Existe uma dimensão da experiência humana que nem sempre cabe em palavras, mas que muitos reconhecem intuitivamente: a sensação de que algo se move dentro e ao redor de nós. Não é exatamente físico, mas também não é totalmente abstrato. É como um fluxo sutil, às vezes leve, às vezes intenso, que atravessa o corpo e parece responder ao que sentimos, pensamos e vivemos.
Os seres humanos, em diferentes culturas e tradições, sempre relataram essa capacidade de perceber o movimento da energia. Alguns descrevem como um calor nas mãos, outros como formigamentos, pulsações ou até uma expansão silenciosa ao redor do corpo. Em estados de maior sensibilidade, há quem diga sentir esse fluxo com mais clareza, como se o corpo deixasse de ser apenas matéria e se revelasse também como campo.
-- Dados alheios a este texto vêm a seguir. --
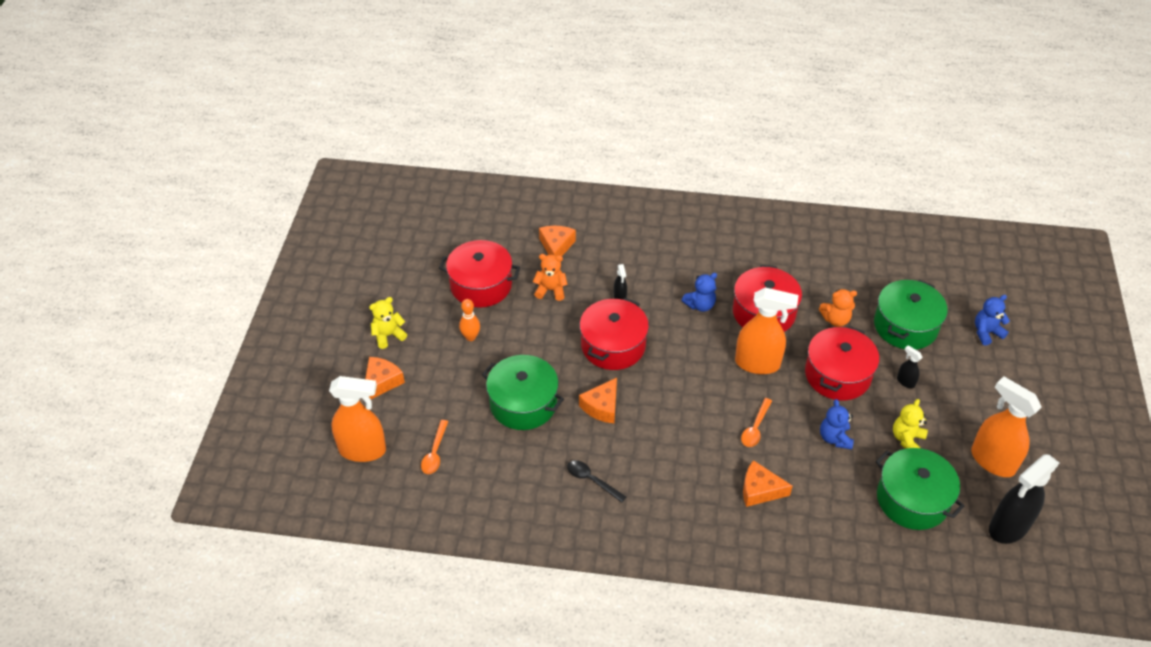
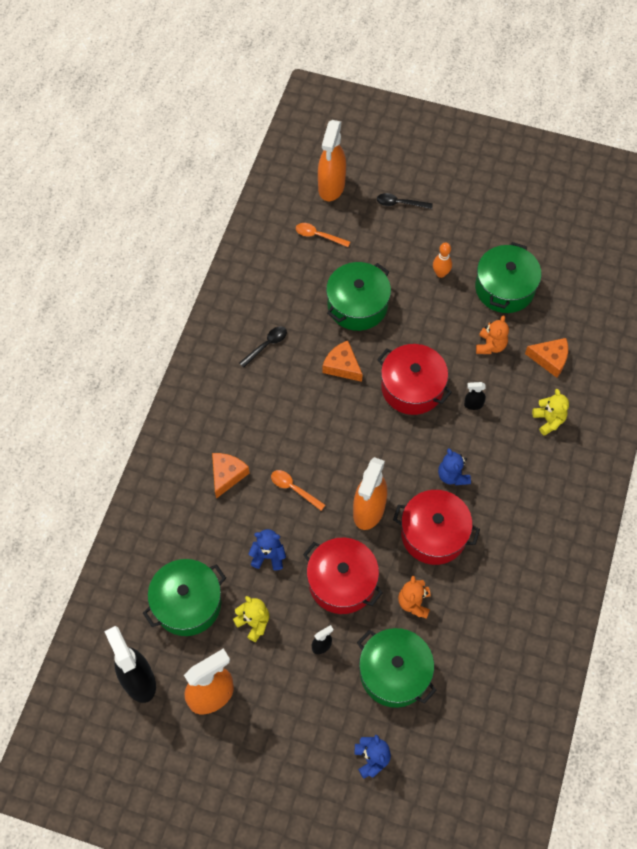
camera: 100 degrees right, 15 degrees up
(381, 382) = (400, 203): orange cheese -> black spoon
(388, 335) = (452, 211): yellow teddy bear -> yellow teddy bear (548, 420)
(481, 285) = (504, 288): red pot -> green pot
Curiosamente, essa percepção não está restrita ao campo espiritual. Em diferentes áreas do conhecimento, há tentativas de observar e até medir manifestações energéticas associadas ao corpo humano. Desde sinais elétricos do sistema nervoso até campos biomagnéticos gerados pelo coração e pelo cérebro, a ciência reconhece que o corpo emite e responde a diferentes formas de energia. Embora essas medições não capturem toda a complexidade da experiência subjetiva, elas abrem portas para um diálogo interessante entre o que sentimos e o que pode ser observado.
Essa interseção nos convida a uma reflexão mais ampla: talvez a percepção energética seja uma linguagem sensível do próprio corpo. Um modo de comunicar equilíbrio, tensão, presença ou desgaste. Quando estamos bem, esse fluxo parece mais livre, mais harmônico. Em momentos de estresse ou desequilíbrio, ele pode parecer bloqueado, irregular ou pesado.
Desenvolver essa percepção não exige necessariamente técnicas complexas, mas sim atenção. Pausar, respirar, observar o próprio corpo com mais profundidade. Aos poucos, o que antes parecia invisível começa a se revelar, não como algo místico distante, mas como uma extensão natural da nossa própria consciência.
No fim, perceber o movimento da energia talvez seja menos sobre enxergar algo extraordinário e mais sobre recuperar uma sensibilidade esquecida. Uma forma de escutar o corpo além das palavras, de reconhecer que somos mais do que estrutura: somos também fluxo, presença e conexão.